[Records contained in a dataset]

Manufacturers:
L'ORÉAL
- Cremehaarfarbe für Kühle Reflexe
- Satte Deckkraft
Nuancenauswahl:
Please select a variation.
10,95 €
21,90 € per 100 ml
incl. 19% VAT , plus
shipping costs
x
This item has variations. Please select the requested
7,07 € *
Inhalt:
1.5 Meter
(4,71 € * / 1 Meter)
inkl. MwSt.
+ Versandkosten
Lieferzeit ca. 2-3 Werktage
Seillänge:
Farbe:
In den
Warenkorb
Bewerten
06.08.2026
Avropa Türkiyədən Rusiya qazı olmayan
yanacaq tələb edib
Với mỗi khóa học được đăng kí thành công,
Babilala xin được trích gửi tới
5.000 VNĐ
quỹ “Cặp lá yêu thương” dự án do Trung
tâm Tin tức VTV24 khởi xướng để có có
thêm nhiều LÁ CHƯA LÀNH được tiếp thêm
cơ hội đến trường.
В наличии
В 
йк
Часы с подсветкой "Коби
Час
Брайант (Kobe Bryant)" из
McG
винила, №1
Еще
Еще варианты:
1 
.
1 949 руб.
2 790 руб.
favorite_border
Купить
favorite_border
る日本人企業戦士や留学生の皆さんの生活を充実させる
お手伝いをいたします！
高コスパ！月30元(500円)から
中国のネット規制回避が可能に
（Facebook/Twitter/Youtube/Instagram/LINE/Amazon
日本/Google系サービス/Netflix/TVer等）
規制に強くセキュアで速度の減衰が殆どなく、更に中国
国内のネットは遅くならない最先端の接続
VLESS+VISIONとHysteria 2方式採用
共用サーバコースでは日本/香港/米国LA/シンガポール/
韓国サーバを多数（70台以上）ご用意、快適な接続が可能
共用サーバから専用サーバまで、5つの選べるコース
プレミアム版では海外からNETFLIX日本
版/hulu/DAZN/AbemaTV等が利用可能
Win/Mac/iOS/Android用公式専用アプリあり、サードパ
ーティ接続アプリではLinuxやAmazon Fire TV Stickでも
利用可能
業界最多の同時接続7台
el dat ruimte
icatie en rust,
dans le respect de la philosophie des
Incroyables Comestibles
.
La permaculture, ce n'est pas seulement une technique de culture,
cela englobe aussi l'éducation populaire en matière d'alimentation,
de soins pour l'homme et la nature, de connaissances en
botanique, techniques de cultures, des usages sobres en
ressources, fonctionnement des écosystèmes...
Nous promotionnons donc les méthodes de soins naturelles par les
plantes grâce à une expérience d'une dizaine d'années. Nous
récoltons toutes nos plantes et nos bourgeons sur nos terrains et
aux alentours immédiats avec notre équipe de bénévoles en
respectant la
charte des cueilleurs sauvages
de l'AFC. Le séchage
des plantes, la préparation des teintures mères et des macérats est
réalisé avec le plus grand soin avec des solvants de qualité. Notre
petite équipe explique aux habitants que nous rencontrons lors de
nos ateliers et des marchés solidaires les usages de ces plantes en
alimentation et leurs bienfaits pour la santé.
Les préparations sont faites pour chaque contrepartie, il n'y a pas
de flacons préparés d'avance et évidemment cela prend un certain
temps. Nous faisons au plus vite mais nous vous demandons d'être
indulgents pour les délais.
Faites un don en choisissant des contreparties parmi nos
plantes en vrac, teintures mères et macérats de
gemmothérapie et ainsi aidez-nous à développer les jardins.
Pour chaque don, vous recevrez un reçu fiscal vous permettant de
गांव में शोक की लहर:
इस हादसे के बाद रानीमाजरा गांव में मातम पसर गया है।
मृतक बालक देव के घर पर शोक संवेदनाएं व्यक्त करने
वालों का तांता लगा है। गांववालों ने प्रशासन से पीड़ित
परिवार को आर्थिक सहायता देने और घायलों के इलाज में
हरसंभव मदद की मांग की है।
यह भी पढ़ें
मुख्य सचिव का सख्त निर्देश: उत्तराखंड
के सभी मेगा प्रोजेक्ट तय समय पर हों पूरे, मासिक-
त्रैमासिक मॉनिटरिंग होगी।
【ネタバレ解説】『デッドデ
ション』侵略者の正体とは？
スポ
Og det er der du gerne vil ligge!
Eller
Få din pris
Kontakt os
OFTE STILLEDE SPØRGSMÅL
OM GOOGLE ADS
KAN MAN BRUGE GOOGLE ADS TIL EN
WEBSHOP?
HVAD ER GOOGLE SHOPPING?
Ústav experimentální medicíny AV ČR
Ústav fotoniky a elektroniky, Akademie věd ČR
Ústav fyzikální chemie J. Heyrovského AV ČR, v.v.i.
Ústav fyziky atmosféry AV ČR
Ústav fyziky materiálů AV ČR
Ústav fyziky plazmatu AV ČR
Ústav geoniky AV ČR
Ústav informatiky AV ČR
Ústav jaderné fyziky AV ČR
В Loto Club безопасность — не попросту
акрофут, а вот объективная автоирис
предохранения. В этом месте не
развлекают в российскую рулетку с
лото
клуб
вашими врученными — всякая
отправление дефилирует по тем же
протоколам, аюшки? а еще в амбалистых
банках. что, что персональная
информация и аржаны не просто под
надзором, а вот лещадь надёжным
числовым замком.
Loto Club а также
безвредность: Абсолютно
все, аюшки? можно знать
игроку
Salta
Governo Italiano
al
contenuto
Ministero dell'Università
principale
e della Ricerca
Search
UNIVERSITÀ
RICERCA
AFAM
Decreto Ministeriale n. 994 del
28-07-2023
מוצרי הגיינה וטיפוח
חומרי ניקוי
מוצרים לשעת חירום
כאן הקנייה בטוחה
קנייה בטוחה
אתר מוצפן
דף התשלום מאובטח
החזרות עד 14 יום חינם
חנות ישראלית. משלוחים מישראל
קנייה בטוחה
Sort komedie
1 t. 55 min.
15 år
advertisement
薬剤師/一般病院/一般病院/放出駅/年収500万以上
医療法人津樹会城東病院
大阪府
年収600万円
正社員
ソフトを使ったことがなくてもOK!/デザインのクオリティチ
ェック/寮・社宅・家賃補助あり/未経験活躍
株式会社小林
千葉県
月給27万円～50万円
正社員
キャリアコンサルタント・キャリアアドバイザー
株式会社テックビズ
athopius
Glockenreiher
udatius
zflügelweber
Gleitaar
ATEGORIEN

- [What is needed]:
Copy exactly the lines that run from the first line of the data to the line containing "(4,71 € * / 1 Meter)", please, with both ends included and nothing else.

- [Exercise answer]:
Manufacturers:
L'ORÉAL
- Cremehaarfarbe für Kühle Reflexe
- Satte Deckkraft
Nuancenauswahl:
Please select a variation.
10,95 €
21,90 € per 100 ml
incl. 19% VAT , plus
shipping costs
x
This item has variations. Please select the requested
7,07 € *
Inhalt:
1.5 Meter
(4,71 € * / 1 Meter)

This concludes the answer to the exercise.